- GOAL OF THE EXERCISE -
Write out the listing below line for line, keeping every word, number, and symbol as it appears.

◆ ◆ ◆

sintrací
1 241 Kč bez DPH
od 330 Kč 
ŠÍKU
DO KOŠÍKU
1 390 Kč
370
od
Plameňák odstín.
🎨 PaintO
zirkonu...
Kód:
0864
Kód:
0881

◆ ◆ ◆

- TASK RESULT -
sintrací
1 241 Kč bez DPH
od 330 Kč 
ŠÍKU
DO KOŠÍKU
1 390 Kč
370
od
Plameňák odstín.
🎨 PaintO
zirkonu...
Kód:
0864
Kód:
0881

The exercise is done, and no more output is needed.